Access to affordable, technology-neutral financing is essential if energy-poor countries are to enjoy the benefits of nuclear power in the way the Western world already does, World Nuclear Association Director General Sama Bilbao y León told the Atlantic Council Global Energy Forum today. The following is her statement to the panel titled Delivering energy access in the developing world.

"Nuclear energy is currently the most cost-effective way to provide low-carbon dispatchable electricity, that is 24/7 electricity. This is based on the joint report published by the International Energy Agency together with the OECD Nuclear Energy Agency in December 2020. This report shows how the levelised cost of electricity for new nuclear is competitive with all low-carbon energy sources, including renewables.

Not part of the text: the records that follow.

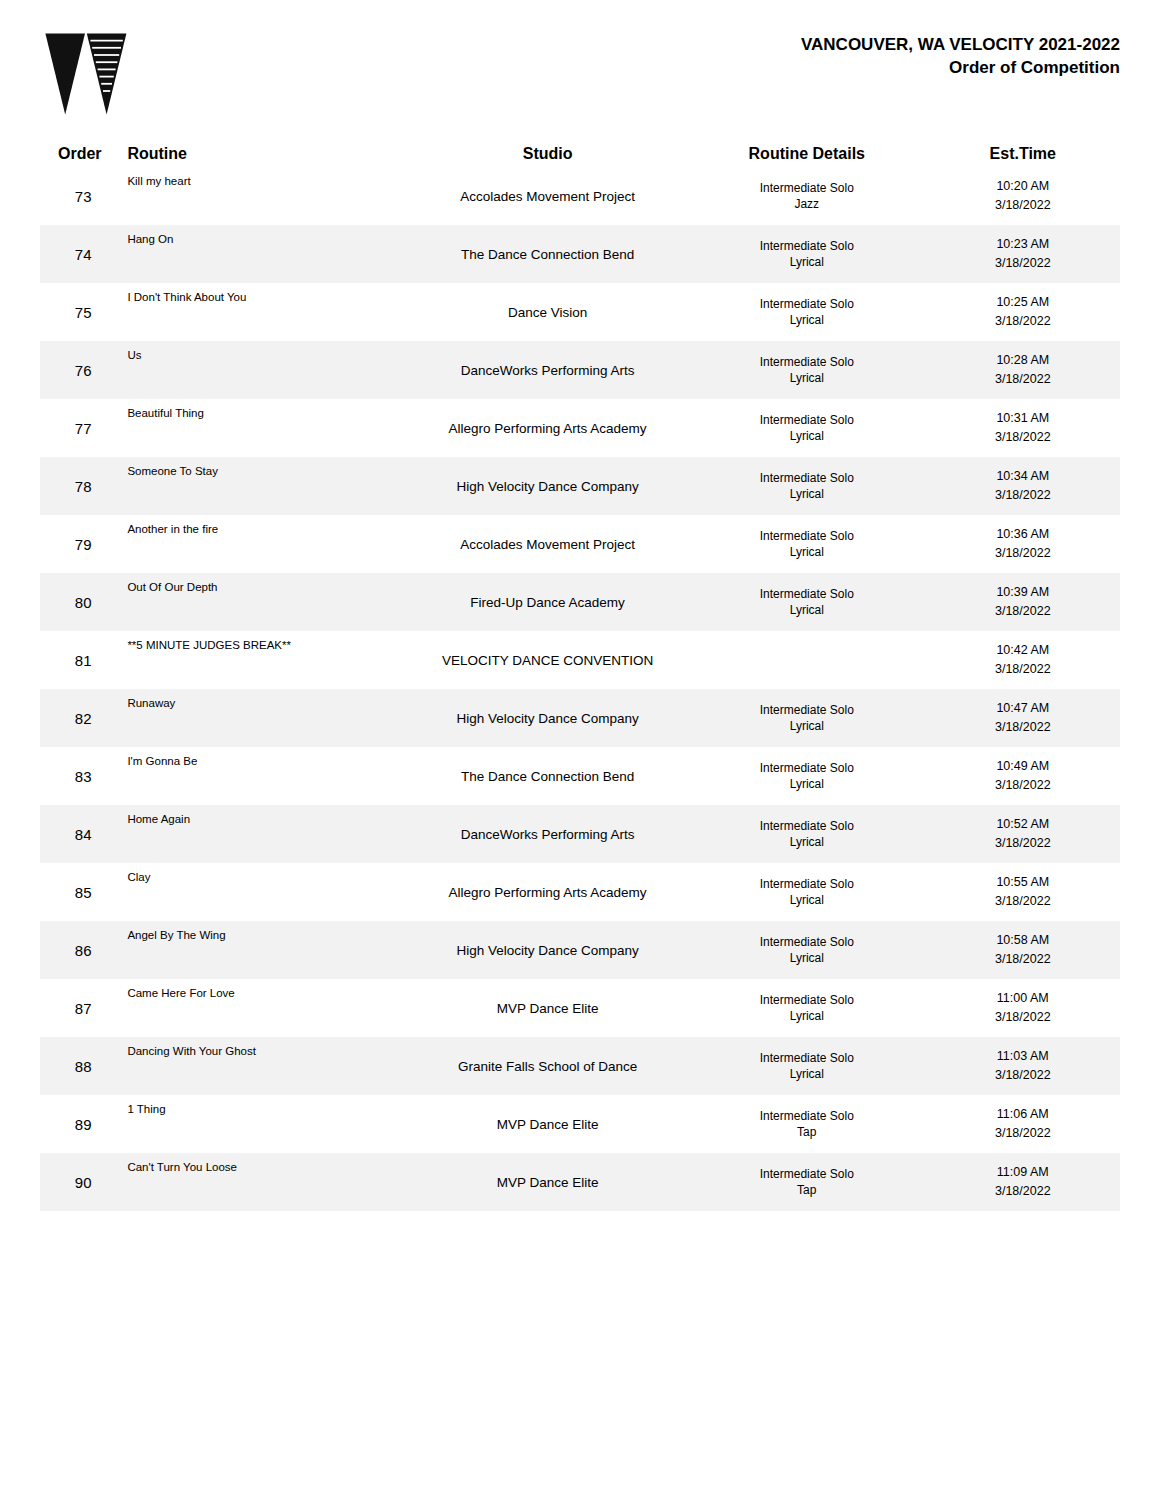VANCOUVER, WA VELOCITY 2021-2022
Order of Competition
| Order | Routine | Studio | Routine Details | Est.Time |
| --- | --- | --- | --- | --- |
| 73 | Kill my heart | Accolades Movement Project | Intermediate Solo Jazz | 10:20 AM 3/18/2022 |
| 74 | Hang On | The Dance Connection Bend | Intermediate Solo Lyrical | 10:23 AM 3/18/2022 |
| 75 | I Don't Think About You | Dance Vision | Intermediate Solo Lyrical | 10:25 AM 3/18/2022 |
| 76 | Us | DanceWorks Performing Arts | Intermediate Solo Lyrical | 10:28 AM 3/18/2022 |
| 77 | Beautiful Thing | Allegro Performing Arts Academy | Intermediate Solo Lyrical | 10:31 AM 3/18/2022 |
| 78 | Someone To Stay | High Velocity Dance Company | Intermediate Solo Lyrical | 10:34 AM 3/18/2022 |
| 79 | Another in the fire | Accolades Movement Project | Intermediate Solo Lyrical | 10:36 AM 3/18/2022 |
| 80 | Out Of Our Depth | Fired-Up Dance Academy | Intermediate Solo Lyrical | 10:39 AM 3/18/2022 |
| 81 | **5 MINUTE JUDGES BREAK** | VELOCITY DANCE CONVENTION | | 10:42 AM 3/18/2022 |
| 82 | Runaway | High Velocity Dance Company | Intermediate Solo Lyrical | 10:47 AM 3/18/2022 |
| 83 | I'm Gonna Be | The Dance Connection Bend | Intermediate Solo Lyrical | 10:49 AM 3/18/2022 |
| 84 | Home Again | DanceWorks Performing Arts | Intermediate Solo Lyrical | 10:52 AM 3/18/2022 |
| 85 | Clay | Allegro Performing Arts Academy | Intermediate Solo Lyrical | 10:55 AM 3/18/2022 |
| 86 | Angel By The Wing | High Velocity Dance Company | Intermediate Solo Lyrical | 10:58 AM 3/18/2022 |
| 87 | Came Here For Love | MVP Dance Elite | Intermediate Solo Lyrical | 11:00 AM 3/18/2022 |
| 88 | Dancing With Your Ghost | Granite Falls School of Dance | Intermediate Solo Lyrical | 11:03 AM 3/18/2022 |
| 89 | 1 Thing | MVP Dance Elite | Intermediate Solo Tap | 11:06 AM 3/18/2022 |
| 90 | Can't Turn You Loose | MVP Dance Elite | Intermediate Solo Tap | 11:09 AM 3/18/2022 |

Of course, nuclear offers interesting deployment flexibility, as depending on the needs of the country, on the current electricity mix, on the current resource endowment, on the growth projections, we can add nuclear energy in large chunks by using a large nuclear power plant, as we have seen in many Western countries. But also, we can add nuclear energy in smaller increments by using small modular reactors. SMRs will be really well suited to countries that have a smaller or perhaps less well developed grid because of their smaller size, which in turn makes them much more affordable.

It is also important to emphasise that, in addition to clean electricity, nuclear energy is the only low-carbon energy source that can also produce low-carbon heat. I can't over-emphasise the importance of this because we are going to need heat to decarbonise very difficult to abate sectors, such as industry and transport. Nuclear heat can be used directly through district heating or indirectly through the production of clean hydrogen, freshwater and so on.

It's important to highlight that beyond the obvious benefits of having access to clean, affordable and reliable electricity, nuclear projects have historically been a proven way to galvanise social cohesion and economic development in many countries, not only due to the project itself but also due to the spill-over socio-economic benefits to society as a whole. This means increased health, a lot of technological innovation and increased access to education and a better quality of life.

One of the main challenges for the deployment of new nuclear, particularly in developing countries, is going to be financing. Like all low-carbon technologies, nuclear energy is very capital intensive, which means that having access to affordable financing is key. First, multilateral development banks and national export credit agencies really need to do more to support developing countries when they choose to move forward with nuclear projects. Access to technology-neutral award criteria that allow the countries to push through with this type of financing are going to be important.

Also, access to private finance is going to be just as important. In addition to the support of multilateral development banks and national export credit agencies, having strong government support is going to be very important in order to instill investor confidence, and to incentivise and to attract public and private investment."